I’m impressed by Chapman’s ability to mix several horror subgenres together in a way that feels organic. The novel has elements of the possession, zombie, psychological, found footage (large chunks of the novel are transcripts from videos and broadcasts), and body horror genres. It’s rare to see all of them combined in a way that doesn’t seem forced.
A Hard-Hitting Story
As you can already tell, Wake Up and Open Your Eyes has the subtlety of a sledgehammer to the face. This is an absolutely relentless novel. Twenty-five years ago, its storyline would have been considered an over the top fantasy. Today? Well, some of it is still kind of over the top. But most is disturbingly plausible.
Chapman writes in a frantic, rapid fire style that fits with the novel’s relentless pace. The vocabulary and diction are relatively simple and straightforward. Wake Up and Open Your Eyes isn’t hard to read, from a writing style perspective, but the novel’s content takes a toll after awhile.

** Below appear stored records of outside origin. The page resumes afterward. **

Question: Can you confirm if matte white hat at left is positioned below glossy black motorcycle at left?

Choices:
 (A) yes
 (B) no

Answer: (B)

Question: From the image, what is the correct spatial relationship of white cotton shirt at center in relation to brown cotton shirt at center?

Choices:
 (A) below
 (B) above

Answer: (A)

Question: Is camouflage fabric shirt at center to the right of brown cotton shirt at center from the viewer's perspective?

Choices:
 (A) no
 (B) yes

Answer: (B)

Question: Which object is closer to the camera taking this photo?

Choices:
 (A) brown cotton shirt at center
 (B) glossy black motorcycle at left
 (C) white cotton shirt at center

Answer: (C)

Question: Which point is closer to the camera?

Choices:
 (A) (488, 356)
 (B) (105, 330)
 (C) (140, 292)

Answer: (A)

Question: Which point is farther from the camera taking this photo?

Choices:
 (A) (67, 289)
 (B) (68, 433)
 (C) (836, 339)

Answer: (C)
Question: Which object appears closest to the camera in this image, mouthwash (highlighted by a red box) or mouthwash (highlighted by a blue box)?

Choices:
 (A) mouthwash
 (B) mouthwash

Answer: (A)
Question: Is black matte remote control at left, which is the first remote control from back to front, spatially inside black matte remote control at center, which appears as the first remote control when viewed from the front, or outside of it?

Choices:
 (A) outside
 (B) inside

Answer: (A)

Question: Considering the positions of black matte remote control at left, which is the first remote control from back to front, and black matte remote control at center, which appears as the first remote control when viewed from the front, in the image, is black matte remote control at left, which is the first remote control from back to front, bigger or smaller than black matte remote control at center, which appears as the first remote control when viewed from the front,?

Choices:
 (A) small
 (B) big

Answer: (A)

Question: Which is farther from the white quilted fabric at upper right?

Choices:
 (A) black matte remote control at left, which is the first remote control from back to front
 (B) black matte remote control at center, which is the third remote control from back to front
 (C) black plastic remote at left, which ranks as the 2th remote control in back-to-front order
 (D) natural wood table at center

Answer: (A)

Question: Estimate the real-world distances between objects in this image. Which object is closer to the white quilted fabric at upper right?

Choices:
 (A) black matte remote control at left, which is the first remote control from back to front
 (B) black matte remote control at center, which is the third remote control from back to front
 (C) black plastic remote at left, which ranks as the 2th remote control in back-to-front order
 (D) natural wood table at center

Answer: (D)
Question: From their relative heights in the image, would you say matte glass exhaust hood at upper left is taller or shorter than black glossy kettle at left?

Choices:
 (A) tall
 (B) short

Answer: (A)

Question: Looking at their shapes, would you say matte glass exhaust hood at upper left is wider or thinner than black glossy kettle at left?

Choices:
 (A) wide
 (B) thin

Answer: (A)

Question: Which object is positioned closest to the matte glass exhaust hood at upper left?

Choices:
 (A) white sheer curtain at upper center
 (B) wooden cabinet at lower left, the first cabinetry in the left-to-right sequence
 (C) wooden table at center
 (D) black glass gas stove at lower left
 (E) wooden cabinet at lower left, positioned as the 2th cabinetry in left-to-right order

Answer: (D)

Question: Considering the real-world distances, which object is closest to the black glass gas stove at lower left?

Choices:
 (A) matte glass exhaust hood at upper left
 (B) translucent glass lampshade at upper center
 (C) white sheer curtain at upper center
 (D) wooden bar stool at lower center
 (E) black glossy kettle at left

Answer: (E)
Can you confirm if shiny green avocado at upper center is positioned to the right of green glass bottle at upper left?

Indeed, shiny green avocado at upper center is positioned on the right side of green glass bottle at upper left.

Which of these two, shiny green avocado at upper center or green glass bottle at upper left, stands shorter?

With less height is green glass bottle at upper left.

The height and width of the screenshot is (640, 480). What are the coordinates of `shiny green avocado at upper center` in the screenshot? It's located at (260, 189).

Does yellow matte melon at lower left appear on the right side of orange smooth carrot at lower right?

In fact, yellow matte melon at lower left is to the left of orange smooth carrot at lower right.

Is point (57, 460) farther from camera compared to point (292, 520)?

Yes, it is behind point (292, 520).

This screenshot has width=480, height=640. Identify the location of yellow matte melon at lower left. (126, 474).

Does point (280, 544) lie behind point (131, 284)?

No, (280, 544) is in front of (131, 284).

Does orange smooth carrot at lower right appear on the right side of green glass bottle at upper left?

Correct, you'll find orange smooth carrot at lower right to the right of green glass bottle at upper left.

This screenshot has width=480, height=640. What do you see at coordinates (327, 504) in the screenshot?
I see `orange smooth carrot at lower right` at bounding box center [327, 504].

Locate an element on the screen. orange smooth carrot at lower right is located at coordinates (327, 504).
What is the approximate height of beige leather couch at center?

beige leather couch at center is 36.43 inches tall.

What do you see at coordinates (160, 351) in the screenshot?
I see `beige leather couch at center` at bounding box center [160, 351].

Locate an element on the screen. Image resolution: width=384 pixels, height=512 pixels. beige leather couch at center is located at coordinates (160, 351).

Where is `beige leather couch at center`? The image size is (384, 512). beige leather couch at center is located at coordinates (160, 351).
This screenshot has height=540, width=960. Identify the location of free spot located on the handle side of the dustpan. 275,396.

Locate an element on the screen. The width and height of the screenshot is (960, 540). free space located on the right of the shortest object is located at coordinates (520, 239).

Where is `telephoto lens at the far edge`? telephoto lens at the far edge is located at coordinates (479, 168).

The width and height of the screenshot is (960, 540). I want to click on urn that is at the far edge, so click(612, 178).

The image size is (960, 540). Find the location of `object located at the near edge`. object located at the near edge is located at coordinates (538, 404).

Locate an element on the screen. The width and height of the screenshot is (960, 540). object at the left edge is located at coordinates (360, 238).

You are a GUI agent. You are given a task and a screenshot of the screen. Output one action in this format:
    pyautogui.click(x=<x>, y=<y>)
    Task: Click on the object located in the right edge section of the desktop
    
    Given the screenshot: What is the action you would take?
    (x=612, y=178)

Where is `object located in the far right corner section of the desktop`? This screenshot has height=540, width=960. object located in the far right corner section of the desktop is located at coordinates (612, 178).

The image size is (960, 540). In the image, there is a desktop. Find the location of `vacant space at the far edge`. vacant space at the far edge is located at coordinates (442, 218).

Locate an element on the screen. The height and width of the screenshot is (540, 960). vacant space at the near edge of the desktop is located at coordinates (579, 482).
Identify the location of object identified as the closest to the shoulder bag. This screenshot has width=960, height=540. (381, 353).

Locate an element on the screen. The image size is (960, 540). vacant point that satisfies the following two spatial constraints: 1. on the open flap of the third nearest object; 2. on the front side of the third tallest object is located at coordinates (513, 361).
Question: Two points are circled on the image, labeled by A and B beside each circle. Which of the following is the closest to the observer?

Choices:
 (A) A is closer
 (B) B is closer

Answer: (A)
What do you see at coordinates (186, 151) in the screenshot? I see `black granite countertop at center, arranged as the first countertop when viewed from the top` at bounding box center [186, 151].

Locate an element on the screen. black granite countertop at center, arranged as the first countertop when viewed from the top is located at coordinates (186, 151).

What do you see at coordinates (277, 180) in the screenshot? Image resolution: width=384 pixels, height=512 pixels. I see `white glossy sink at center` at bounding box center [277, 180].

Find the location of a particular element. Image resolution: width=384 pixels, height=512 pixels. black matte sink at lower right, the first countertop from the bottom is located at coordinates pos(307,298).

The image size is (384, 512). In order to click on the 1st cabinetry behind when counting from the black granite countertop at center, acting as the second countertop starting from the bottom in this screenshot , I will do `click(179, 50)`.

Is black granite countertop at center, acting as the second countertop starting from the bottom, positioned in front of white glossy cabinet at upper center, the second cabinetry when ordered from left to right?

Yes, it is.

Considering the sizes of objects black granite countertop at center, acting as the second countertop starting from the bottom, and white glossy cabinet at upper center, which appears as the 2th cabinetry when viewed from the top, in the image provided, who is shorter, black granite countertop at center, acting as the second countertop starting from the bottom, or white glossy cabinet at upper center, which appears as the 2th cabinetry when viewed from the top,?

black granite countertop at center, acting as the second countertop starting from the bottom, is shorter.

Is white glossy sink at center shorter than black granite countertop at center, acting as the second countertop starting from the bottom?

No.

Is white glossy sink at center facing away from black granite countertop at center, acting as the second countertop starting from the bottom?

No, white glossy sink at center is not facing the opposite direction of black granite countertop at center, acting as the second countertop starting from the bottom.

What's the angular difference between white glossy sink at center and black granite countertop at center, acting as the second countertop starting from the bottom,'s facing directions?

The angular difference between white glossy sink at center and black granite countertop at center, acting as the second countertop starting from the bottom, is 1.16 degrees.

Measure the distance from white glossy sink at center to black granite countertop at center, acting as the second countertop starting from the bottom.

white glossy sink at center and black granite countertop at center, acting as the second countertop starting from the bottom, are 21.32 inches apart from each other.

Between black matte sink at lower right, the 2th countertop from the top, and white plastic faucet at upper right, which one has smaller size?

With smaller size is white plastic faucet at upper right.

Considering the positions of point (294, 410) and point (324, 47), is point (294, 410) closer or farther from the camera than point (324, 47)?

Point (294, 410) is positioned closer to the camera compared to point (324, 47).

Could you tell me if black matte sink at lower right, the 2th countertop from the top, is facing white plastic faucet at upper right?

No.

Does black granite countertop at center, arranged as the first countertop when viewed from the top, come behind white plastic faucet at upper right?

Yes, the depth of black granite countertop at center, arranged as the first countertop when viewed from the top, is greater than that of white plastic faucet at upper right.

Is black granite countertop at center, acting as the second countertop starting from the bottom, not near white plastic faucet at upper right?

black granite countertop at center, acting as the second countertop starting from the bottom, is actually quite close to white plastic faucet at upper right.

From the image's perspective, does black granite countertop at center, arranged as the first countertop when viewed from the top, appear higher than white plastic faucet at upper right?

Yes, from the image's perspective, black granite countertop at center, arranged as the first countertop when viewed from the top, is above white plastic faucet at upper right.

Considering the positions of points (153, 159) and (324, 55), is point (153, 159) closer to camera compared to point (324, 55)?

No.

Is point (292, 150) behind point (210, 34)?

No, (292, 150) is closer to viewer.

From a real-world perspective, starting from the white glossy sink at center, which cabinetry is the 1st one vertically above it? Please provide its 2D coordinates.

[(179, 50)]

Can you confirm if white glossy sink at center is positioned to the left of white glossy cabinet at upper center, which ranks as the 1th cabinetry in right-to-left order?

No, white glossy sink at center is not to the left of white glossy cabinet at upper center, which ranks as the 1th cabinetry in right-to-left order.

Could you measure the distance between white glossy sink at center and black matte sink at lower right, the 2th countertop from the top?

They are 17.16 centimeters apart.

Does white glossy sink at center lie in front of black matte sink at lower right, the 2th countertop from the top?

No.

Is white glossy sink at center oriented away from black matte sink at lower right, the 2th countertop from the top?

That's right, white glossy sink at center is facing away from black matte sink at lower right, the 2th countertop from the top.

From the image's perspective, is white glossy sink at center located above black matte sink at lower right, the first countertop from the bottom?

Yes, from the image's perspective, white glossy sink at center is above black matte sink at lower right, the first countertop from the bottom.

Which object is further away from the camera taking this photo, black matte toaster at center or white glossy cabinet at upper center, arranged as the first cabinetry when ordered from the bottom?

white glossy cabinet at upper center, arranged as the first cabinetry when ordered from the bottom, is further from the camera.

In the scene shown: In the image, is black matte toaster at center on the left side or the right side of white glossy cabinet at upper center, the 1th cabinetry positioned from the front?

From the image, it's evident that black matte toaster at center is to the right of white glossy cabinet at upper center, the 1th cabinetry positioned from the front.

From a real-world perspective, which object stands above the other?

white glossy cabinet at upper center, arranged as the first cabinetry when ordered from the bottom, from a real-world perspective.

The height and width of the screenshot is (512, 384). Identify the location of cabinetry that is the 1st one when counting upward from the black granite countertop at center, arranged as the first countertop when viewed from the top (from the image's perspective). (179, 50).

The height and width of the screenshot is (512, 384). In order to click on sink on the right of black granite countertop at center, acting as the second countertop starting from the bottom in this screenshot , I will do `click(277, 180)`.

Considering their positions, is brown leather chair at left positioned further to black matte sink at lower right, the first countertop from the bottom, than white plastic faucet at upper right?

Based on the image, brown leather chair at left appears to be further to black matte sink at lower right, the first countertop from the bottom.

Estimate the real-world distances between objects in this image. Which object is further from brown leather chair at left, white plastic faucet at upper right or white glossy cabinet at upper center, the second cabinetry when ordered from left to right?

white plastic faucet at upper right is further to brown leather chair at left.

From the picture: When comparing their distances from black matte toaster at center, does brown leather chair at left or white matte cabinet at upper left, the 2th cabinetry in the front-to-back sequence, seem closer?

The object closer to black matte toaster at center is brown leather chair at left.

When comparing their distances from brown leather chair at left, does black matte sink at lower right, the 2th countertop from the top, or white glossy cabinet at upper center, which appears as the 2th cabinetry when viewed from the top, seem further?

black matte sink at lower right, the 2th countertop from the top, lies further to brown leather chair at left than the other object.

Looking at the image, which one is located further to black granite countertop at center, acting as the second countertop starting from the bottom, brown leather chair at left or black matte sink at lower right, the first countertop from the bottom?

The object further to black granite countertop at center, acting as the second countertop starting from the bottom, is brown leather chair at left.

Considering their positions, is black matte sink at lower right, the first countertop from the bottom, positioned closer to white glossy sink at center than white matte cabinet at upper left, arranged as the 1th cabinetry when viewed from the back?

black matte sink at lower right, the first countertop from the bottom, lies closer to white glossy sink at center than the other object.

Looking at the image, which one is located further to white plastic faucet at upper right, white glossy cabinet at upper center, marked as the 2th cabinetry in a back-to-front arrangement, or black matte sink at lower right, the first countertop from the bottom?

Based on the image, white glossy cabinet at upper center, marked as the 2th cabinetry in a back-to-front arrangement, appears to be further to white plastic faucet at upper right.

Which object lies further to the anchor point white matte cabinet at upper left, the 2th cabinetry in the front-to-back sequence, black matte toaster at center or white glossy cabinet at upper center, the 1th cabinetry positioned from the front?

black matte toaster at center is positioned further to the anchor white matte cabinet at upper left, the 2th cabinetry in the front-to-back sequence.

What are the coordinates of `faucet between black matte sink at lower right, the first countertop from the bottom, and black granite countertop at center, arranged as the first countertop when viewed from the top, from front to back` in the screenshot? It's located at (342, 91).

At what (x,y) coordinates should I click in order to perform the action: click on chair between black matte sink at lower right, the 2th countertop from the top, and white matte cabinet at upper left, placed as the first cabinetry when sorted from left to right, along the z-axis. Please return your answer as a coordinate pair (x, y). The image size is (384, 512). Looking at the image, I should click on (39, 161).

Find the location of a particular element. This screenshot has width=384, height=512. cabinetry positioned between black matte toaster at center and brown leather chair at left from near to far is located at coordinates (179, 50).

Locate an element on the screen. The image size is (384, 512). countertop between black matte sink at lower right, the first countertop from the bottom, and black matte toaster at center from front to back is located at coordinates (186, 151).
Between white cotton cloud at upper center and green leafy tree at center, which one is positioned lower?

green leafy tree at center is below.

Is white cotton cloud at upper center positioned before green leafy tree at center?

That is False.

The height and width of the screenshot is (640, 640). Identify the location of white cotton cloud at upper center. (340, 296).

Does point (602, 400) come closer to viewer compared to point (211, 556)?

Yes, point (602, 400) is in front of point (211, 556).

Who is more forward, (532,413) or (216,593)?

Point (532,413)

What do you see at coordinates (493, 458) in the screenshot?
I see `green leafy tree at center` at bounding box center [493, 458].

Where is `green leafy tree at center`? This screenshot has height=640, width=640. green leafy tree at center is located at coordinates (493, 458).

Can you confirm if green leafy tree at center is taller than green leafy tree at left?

Along with all the violence and gore, the book also features copious amounts of deeply unpleasant sexual content. The story is already disturbing enough as it is. I really didn’t need to read about the incredibly grotesque orgies that many of the “possessed” people participate in. This stuff is obviously intended as satire, but it’s excessive and unnecessary.
This book will be triggering to many people. If you’re looking for a ray of hope, forget it. It offers nothing but carnage, chaos, and despair, although it delivers these themes in an entertaining and darkly amusing way.
The most insightful parts of Wake Up and Open Your Eyes are when Chapman takes a break from Noah’s perspective and delves into the lives of his brother, sister in law, and teenage nephew. None of these people are inherently evil, but the propaganda they consume is insidiously effective at preying on their deepest fears and insecurities.
Who wouldn’t want a chance to expose “crisis actors” who are faking school shootings, consume a magic supplement to make yourself look young and beautiful again, or take sweet revenge against the bullies who torment you and the girls who reject your advances?
Fax News and propaganda social media accounts offer these people (and countless others) the tantalizing opportunity to *finally* be happy/admired/respected/whatever they want. All they have to do is, you guessed it – wake up and open their eyes!
Rating
Wake Up and Open Your Eyes doesn’t need to be so unrelenting to get its point across, but it’s an effective and memorable novel that could be remembered as a quintessential work of the 2020s.